Thursday, September 20, 2012

Craaaaacked

Hi everybody... My shabby little blog has never had so much fun. If you read the article on Cracked, there were two entries that didn't make the cut. Here they are below:

Jacques Cousteau's 2,200-year-old wine

On a 1952 dive, Cousteau and his crew uncovered the wreck of a Greek trading galley dated to 250BC. The galley was headed for Marseilles, packed with wine from the Cyclades and pottery from Rhodes. Cousteau guessed that on the trip's final leg, the ancient sailors got wasted, since some of the bottle seals appeared "tampered with." Then, presumably arguing over which goddess would be the best lay, the crew proceeded to drunk-drive the fucker into the rocks just before reaching port.

Cousteau and his crew recovered some 1,500 amphorae, and already giddy with the idea that they were outnumbered yet not expected to surrender, they decided to pop one to celebrate.

Yeah, it was nasty – but perhaps not quite as grody as… (then the Mastodon juice followed.)

And:

The Salt of the Earth…that might be radioactive

Not many people have eaten something a quarter-billion years old, but those wacky NOVA folks are certainly down. Way down. They traveled 2,000 feet deep into the earth in search of the salt that hosts prehistoric water. Water trapped in the crystalized salt could hold DNA or bacteria older than dinosaurs and plants. Who wants a bite?

In addition to maybe holding 250,000-year-old microbes, this particular salt might even have another secret. Hey, where are we, anyways? They won't tell us.
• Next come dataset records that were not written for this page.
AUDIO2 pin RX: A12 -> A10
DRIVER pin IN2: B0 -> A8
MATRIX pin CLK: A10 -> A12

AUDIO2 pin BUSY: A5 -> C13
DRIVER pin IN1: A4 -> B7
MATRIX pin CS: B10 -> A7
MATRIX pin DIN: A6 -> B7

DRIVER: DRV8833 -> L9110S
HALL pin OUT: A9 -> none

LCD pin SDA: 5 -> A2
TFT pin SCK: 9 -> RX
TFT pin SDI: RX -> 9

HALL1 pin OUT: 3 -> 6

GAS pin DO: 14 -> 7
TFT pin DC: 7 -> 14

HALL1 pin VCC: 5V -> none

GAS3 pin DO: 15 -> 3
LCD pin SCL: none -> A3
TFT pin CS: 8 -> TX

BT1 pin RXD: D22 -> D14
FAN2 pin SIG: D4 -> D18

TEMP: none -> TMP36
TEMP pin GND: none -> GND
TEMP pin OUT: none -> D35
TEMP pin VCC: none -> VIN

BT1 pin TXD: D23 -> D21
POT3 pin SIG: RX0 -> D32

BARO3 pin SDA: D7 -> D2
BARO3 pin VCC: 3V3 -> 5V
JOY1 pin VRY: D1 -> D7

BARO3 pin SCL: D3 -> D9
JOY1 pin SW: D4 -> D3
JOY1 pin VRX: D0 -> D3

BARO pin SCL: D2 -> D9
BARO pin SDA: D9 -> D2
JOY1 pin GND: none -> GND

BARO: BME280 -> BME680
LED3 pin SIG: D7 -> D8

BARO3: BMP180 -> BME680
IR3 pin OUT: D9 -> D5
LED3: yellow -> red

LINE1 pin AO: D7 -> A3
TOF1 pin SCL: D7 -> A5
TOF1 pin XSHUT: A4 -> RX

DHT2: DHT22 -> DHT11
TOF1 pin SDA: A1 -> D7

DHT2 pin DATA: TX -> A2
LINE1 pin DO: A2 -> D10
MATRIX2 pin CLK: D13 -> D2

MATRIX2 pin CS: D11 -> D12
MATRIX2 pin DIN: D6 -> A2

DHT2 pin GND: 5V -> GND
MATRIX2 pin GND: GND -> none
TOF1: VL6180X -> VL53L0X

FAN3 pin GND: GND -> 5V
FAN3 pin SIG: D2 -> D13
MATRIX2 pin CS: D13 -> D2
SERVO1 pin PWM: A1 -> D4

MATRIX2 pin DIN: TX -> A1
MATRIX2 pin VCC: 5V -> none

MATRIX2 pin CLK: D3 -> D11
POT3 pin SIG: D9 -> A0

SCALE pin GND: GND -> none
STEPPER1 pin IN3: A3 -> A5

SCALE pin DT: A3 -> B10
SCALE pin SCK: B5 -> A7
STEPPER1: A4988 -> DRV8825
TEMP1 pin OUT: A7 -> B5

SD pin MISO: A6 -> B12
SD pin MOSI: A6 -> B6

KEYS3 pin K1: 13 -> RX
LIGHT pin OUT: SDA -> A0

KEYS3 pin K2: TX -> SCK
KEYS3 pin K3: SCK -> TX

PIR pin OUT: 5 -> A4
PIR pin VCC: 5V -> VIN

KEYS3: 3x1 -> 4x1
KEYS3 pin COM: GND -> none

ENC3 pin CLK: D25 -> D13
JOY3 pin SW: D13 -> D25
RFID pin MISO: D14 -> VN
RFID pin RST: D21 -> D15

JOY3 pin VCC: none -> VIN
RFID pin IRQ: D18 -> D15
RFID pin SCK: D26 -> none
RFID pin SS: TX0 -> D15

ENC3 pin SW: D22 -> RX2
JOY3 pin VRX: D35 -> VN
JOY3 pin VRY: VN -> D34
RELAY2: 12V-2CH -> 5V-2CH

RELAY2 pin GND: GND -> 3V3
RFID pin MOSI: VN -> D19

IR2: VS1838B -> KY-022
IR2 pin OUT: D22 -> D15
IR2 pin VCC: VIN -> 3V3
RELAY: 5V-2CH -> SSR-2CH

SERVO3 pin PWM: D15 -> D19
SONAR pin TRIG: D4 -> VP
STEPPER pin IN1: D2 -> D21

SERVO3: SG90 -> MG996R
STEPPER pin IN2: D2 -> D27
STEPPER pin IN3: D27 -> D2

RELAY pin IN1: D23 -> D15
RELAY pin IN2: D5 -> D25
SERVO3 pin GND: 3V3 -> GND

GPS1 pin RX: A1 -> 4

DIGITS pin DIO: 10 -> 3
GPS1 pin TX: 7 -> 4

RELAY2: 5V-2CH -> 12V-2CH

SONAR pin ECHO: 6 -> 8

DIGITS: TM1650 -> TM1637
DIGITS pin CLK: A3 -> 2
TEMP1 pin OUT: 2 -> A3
It's an undisclosed government location where they store radioactive waste, 2,000 feet underground.

Scientist Jack Griffith and journalist Ziya Tong had a mini-toast with the ancient mineral, tossed it down and declared that it tastes…just like salt. Just exactly like salt. Still, salt snobs everywhere envy the shit out of them.

Tuesday, September 11, 2012

Oink

I have eaten nothing but shit today. Literally nothing but shit. I love how I'm talking about something mundane like being a pig when I should be apologizing to you all for not having writen anything for a hundred fucking years.

I've had a hell of a year. I can't wait to tell you everything that's happened, but there are legal ramifications if I do right now. Once this crap's over, though, it'll be a fucking miracle if I don't get sued for libel after all the shit I'm going to write.

In the meantime, I may as well tell you that my ex asked me to come "home." No, seriously. Two-and-a-half years later. We were on Skype with my stepdaughter and my ex. She's the most beautiful girl in the world and I love her, and he - well, he's the father of my two babies.

He told me he hasn't been able to sell the house yet, and he just can't stay there and do it all on his own. He said this all with a sad look on his face, then crumbled into tears and said "come back."

Without hesitating, I said "No. Absolutely not," but I cried too. I cried because he finally said what I'd wanted to hear when I first left. I waited a long time to hear those words from him. And at the same time, I could see the mirage: My smiling stepdaughter, by pretty, manicured back yard out through the plate-glass window. Our little maltese dog, my mouse-catching black cat. Our neat, orderly home where so much pain was inflicted, all white-washed away through the little window on my computer screen. It's like the requisite part of all those fantasy sequences in movies that test the character of the heroes: "It's all right there. Everything you've ever wanted. Just reach out and take it." Harry Potter's Mirror of Erised, Alice and the looking glass, Daenerys in the House of the Undying, etc., etc.

The secret, of course, is to realize it's just a spell, and accepting it at face value will lead to doom. Seeing it as reality renders you insane.

Of course I know the reality. I've lived through the fear and anger, bumps and bruises, and lies and sadness. So I did what anyone would do: cried for half-an-hour in the shower; kissed my children while they slept, then crawled into bed and willed myself to sleep - so by the time I woke up to the smell of coffee in the morning, the spell was broken.